Give the data below again exactly as it stands. Omit the pictures.

[Images with keypoint coordinates]
*** Block opens ***

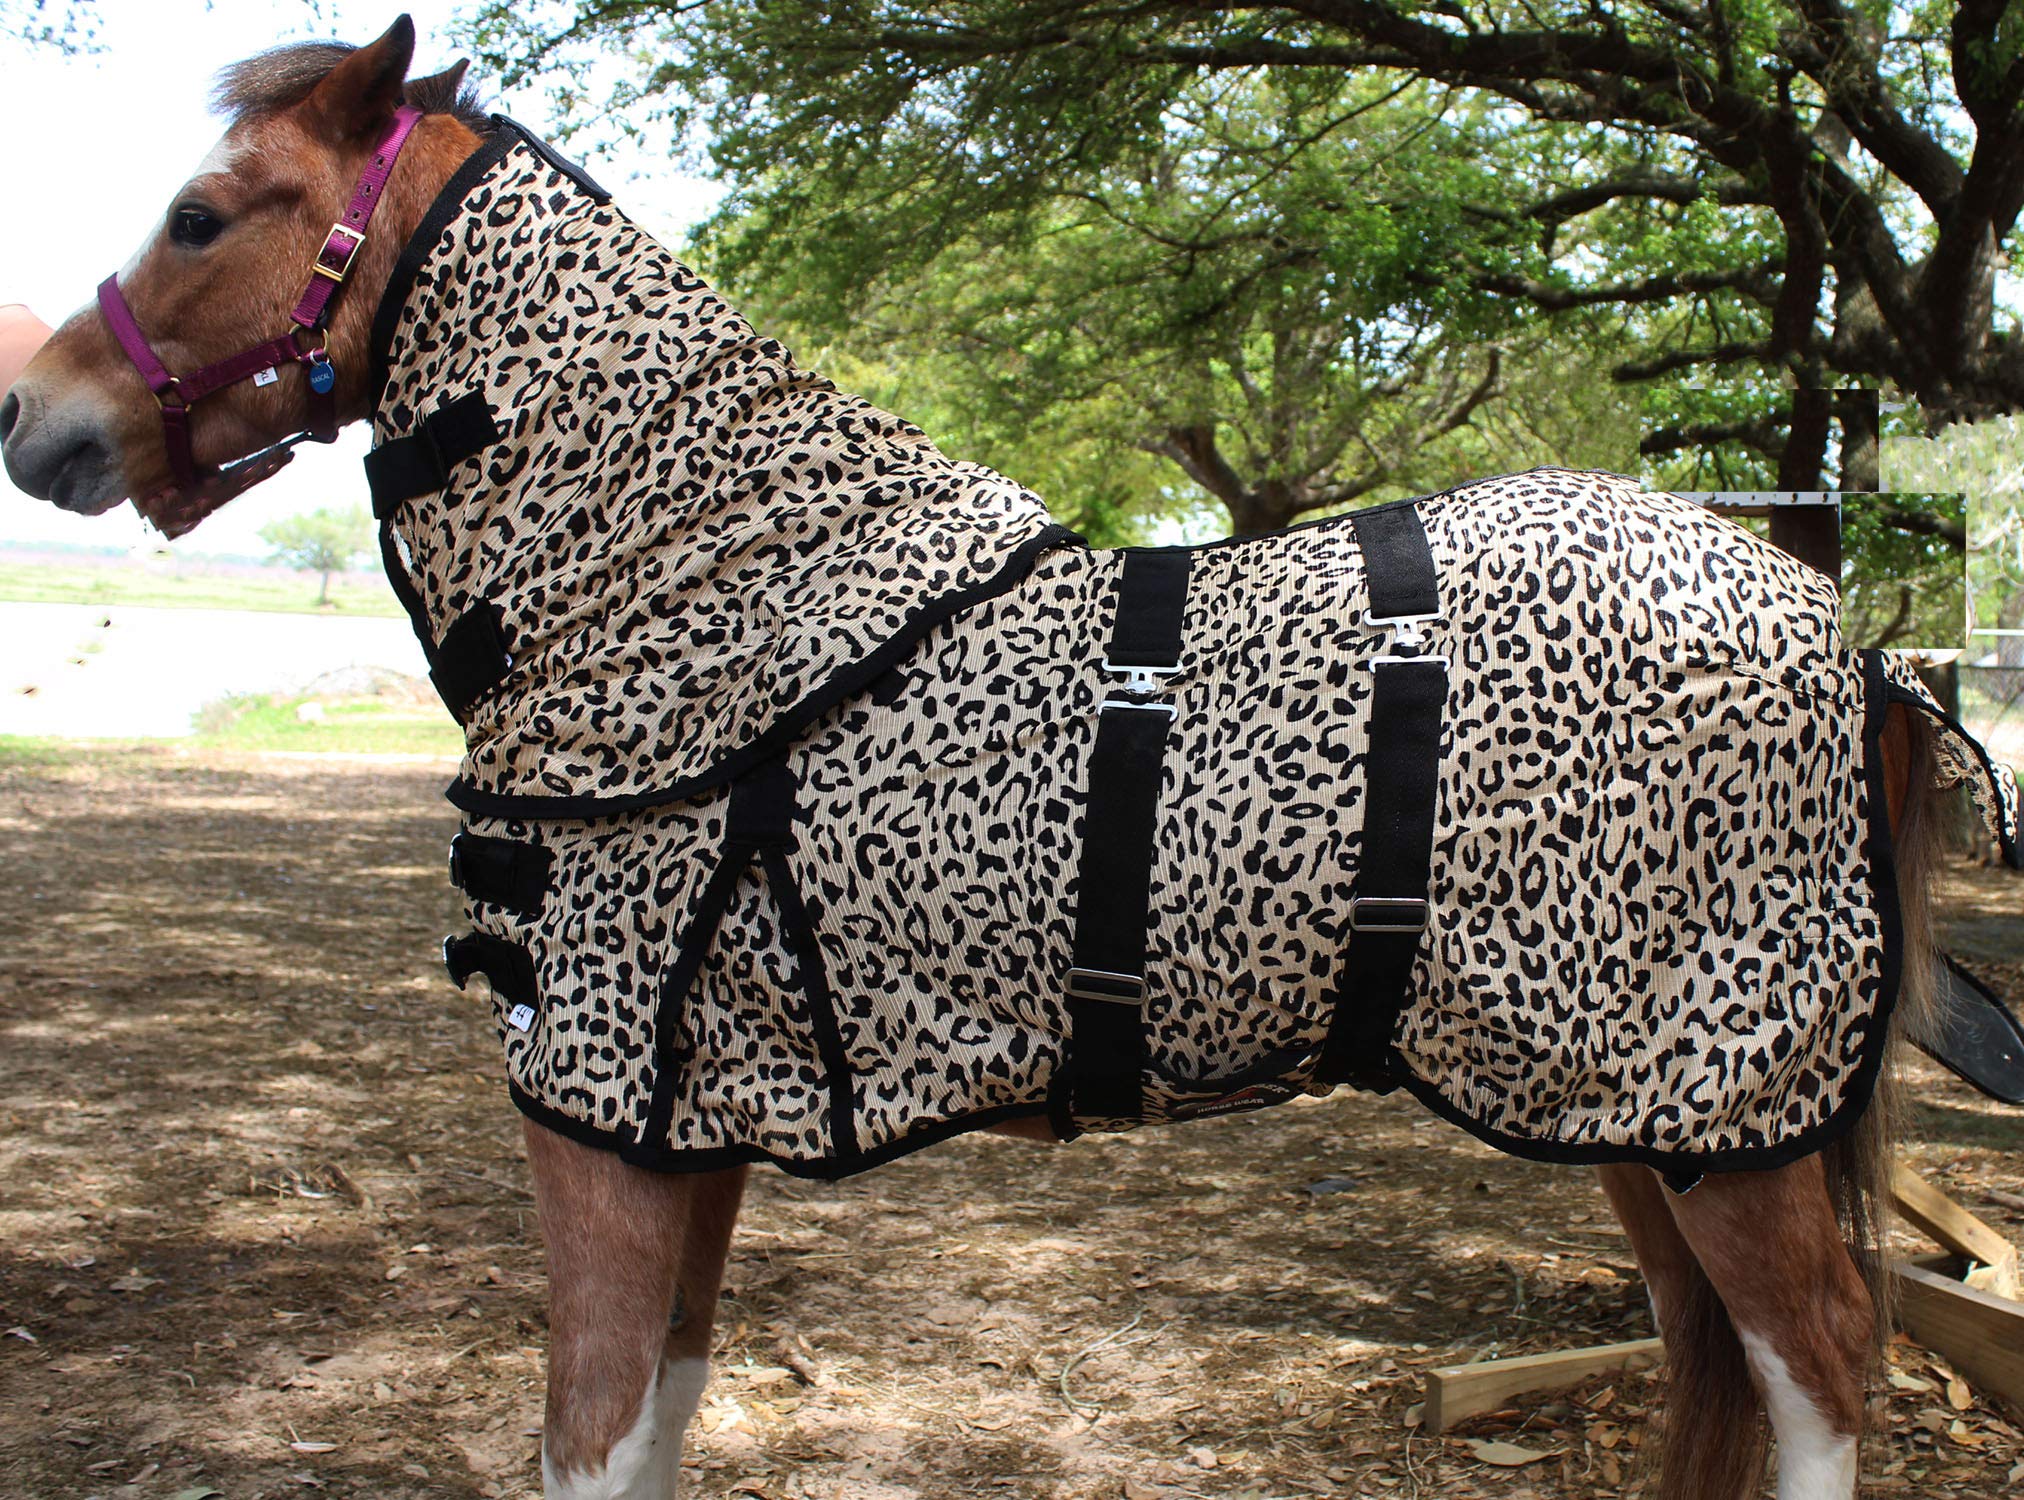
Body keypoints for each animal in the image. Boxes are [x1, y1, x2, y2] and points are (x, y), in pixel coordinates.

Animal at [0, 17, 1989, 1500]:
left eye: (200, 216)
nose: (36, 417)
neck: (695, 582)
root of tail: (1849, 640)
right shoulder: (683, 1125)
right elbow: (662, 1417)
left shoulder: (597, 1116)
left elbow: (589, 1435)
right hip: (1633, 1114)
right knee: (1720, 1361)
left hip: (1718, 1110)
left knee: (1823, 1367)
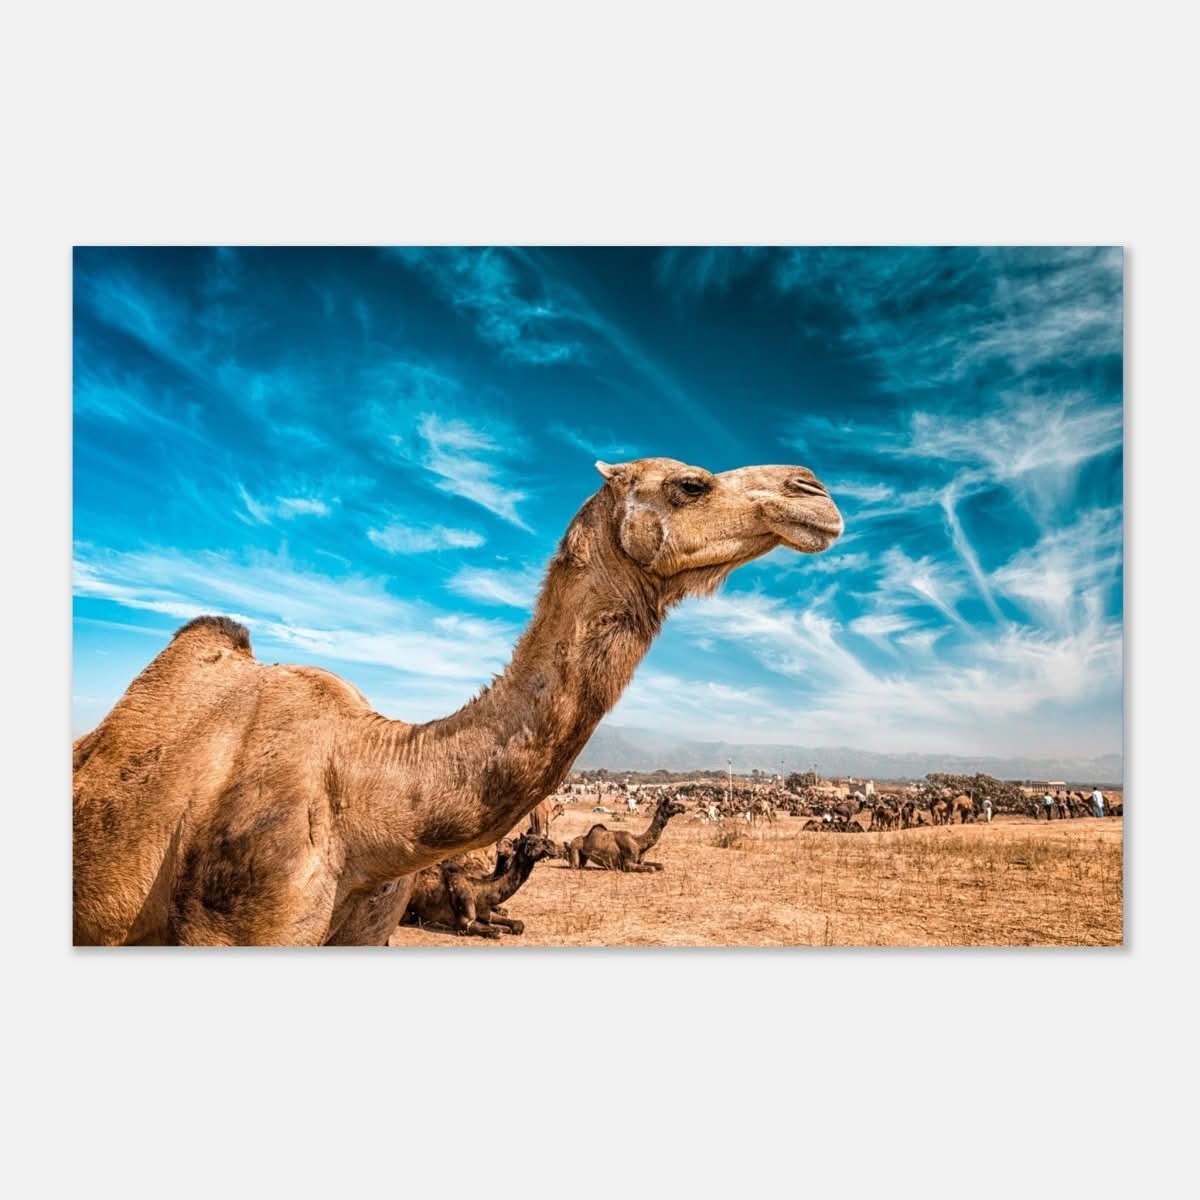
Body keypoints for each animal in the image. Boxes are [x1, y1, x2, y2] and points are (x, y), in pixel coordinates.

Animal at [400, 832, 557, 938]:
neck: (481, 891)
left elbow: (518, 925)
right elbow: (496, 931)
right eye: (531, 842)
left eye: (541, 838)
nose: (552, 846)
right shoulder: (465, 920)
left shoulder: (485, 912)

*** Block closes ***

_Task result_
Body keypoints for each animal in the image. Boxes are [x1, y1, x2, y2] and points are (x, y), in pixel coordinates.

Animal at [0, 17, 1989, 1500]:
left eye: (200, 216)
nose: (36, 417)
neck: (695, 582)
root of tail: (1849, 640)
right shoulder: (683, 1125)
right elbow: (662, 1417)
left shoulder: (597, 1116)
left elbow: (589, 1435)
right hip: (1633, 1114)
right knee: (1720, 1361)
left hip: (1718, 1110)
left knee: (1823, 1367)
Body keypoints for each animal in the image. Boxes are [x1, y1, x2, y2] and points are (x, y), in pixel coordinates.

Animal at [400, 832, 557, 938]:
neck: (481, 891)
left elbow: (518, 925)
right elbow: (496, 931)
right eye: (531, 842)
left eye: (541, 838)
nose: (552, 846)
right shoulder: (465, 920)
left shoulder: (485, 912)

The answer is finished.